Page excerpt:
What makes for a best-in-class developer experience? In this post, guest contributor Kelly Little (AI Developer Marketing Director at Graphcore) explains why developer experience should be front-and-center in your developer marketing strategy.

As the technology landscape evolves with the progression of AI, it has become increasingly clear that developers are at the heart of machine intelligence innovation. This includes researchers, scientists, and engineers, who act as influencers and decision-makers in adopting new technologies to advance the next generation of AI.
Developer experience (DX) plays a crucial role in this decision-making process. DX is a broad discipline encompassing a full range of developer marketing and developer relations activity—everything from product design to documentation to developer portals. These components work together to create a cohesive experience; for example, insights from developer relations can inform your product roadmap, while marketing efforts can help your innovations resonate with developers.
At Graphcore, we design specialized AI compute to enable innovators to unlock the next breakthroughs in machine intelligence. I’m fortunate to work with leaders in the AI field and collaborate with teams—from Field Engineering to Solution Architects to Applied AI—where enhancing DX is a primary objective. I draw on their expertise to transform deeply technical customer feedback into well-informed marketing strategies that help support the developer journey.
At CatchyCon in Seattle, I was invited to join a panel discussion exploring the rise of the developer experience: what it means, why it’s important, how to enhance it, and what value it brings to technology companies. In this blog, I’ll share my perspective on what makes an overall best-in-class developer experience—of which marketing is a key component.

What is Developer Experience and Why Does It Matter?
“Developer Experience, or DX, refers to the ease, efficiency, and satisfaction developers experience while building, testing, and deploying software solutions. While UX caters to end-users, DX focuses on the needs and workflows of technical users such as developers, engineers, and programmers.” Tom Williams, Prioritizing DX: A User-Centric Approach to Technical Products
Developers are always looking for tools and resources that make it easier to perform essential tasks. But from a developer marketing standpoint, DX is also about delivering on the promise of your value proposition to developers.

Job A: Give the lines of the listing as a numbered list, starting with the first line of the listing and going on through the line that contains "Reading left to", with blank lines left out. Leave the pictures out of your list.

Rendered chart images
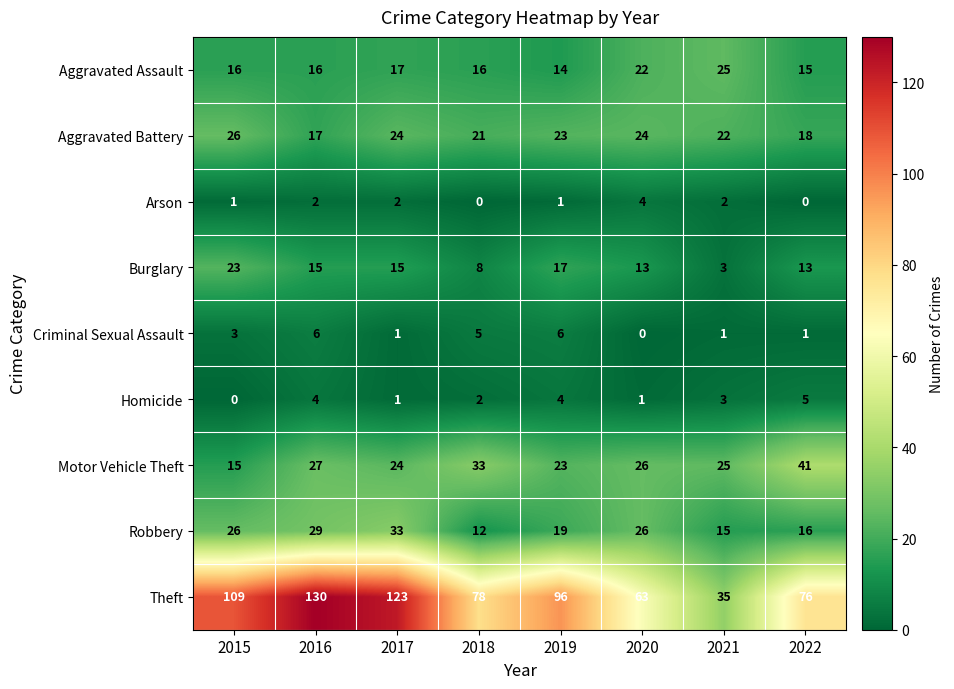

What is the difference between the maximum and second lowest values in the Theft series?

67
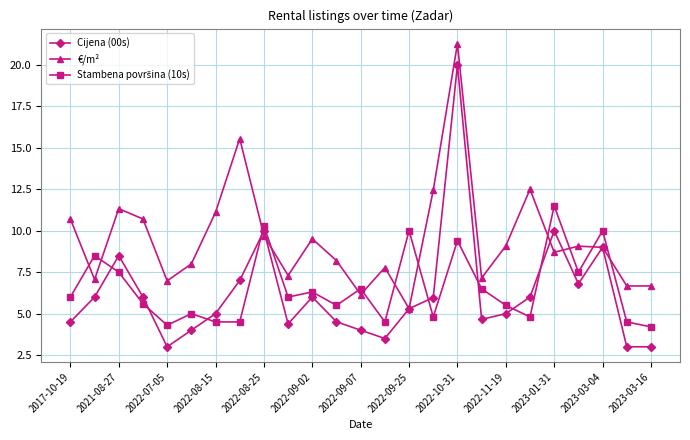

Count the number of data series in this chart.

3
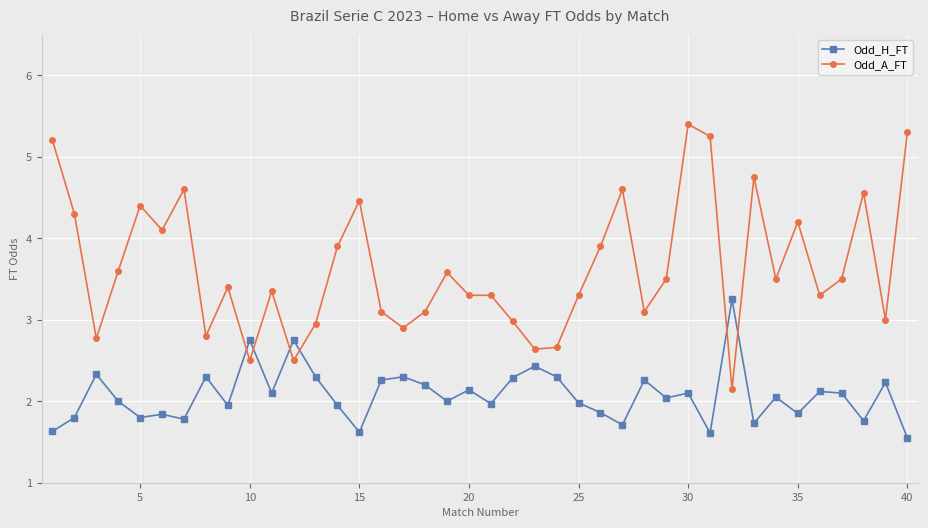

True or false: Odd_H_FT has more than 2 interior local peaks.

True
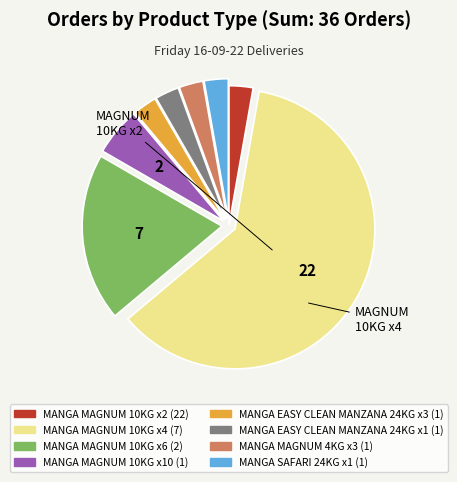

Is there any slice that represents more than half of the pie?

Yes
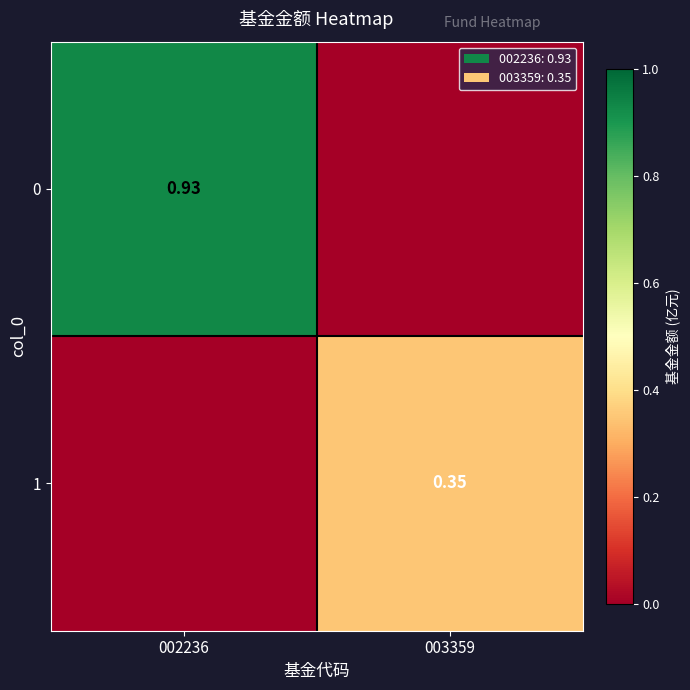

True or false: 0 has a value of 1.5 at 002236.

False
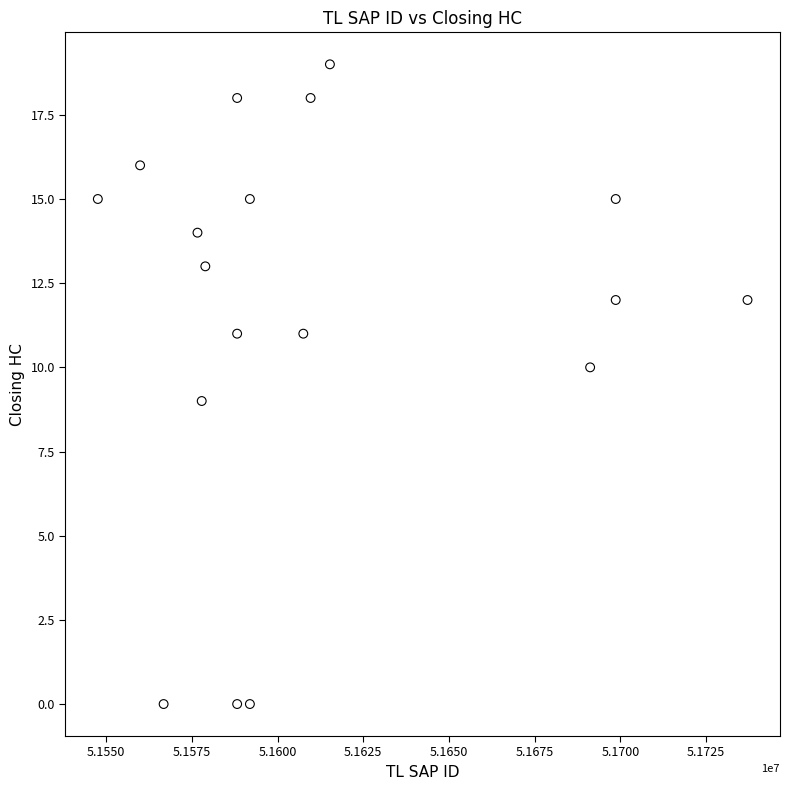

What is the range of Y values (max minus min)?

19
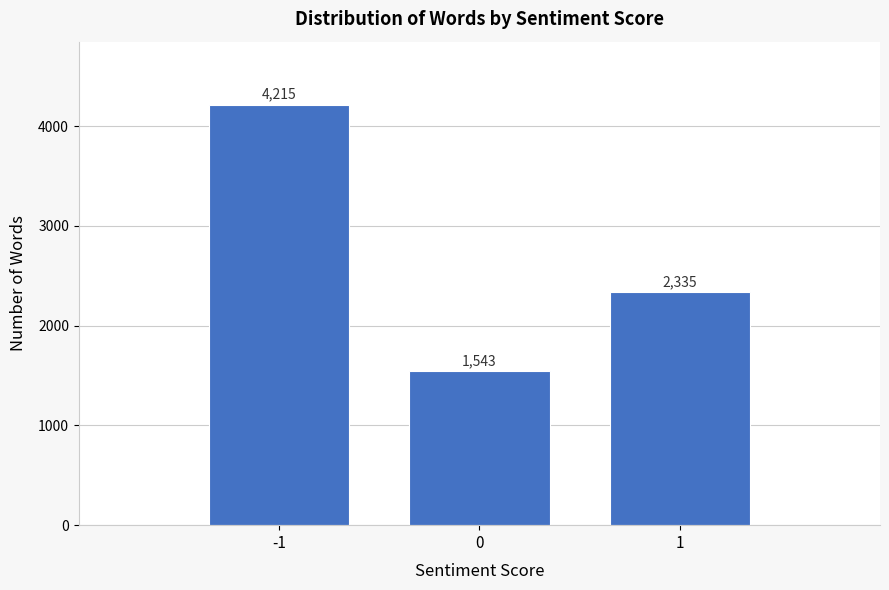

Reading left to right, list every bar in this chart as the range it spans on the x-axis followed by its height.

-1.5 to -0.5: 4215
-0.5 to 0.5: 1543
0.5 to 1.5: 2335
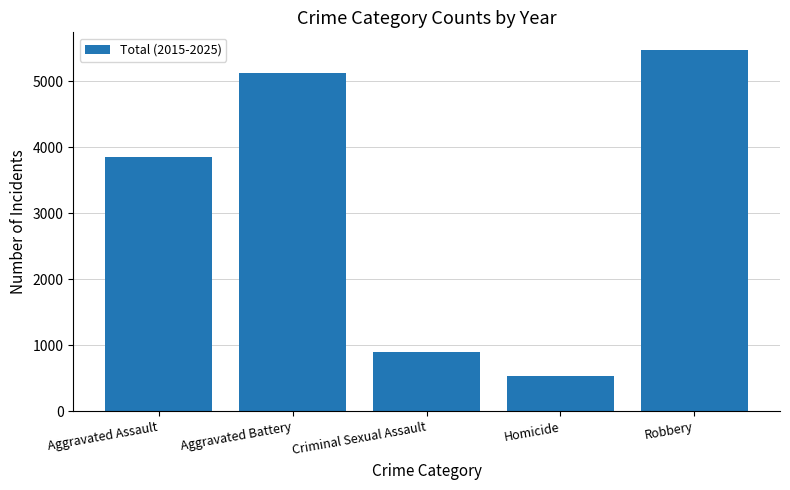

Where is the data nearest to the value 3002?

Aggravated Assault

Job B: Rewrite the paragraph of the developer experience post that begins "Developer experience (DX) plays a crucial role" as a short bulleted list that keeps its main facts.

Expected answer A:
1. What is the difference between the maximum and second lowest values in the Theft series?
2. 67
3. Count the number of data series in this chart.
4. 3
5. True or false: Odd_H_FT has more than 2 interior local peaks.
6. True
7. Is there any slice that represents more than half of the pie?
8. Yes
9. True or false: 0 has a value of 1.5 at 002236.
10. False
11. What is the range of Y values (max minus min)?
12. 19
13. Reading left to right, list every bar in this chart as the range it spans on the x-axis followed by its height.

Expected answer B:
- Developer experience (DX) plays a crucial role in developers' decisions to adopt new technologies.
- DX is a broad discipline covering the full range of developer marketing and developer relations activity, from product design to documentation to developer portals.
- These components work together to create a cohesive experience.
- For example, insights from developer relations can inform the product roadmap, while marketing efforts can help innovations resonate with developers.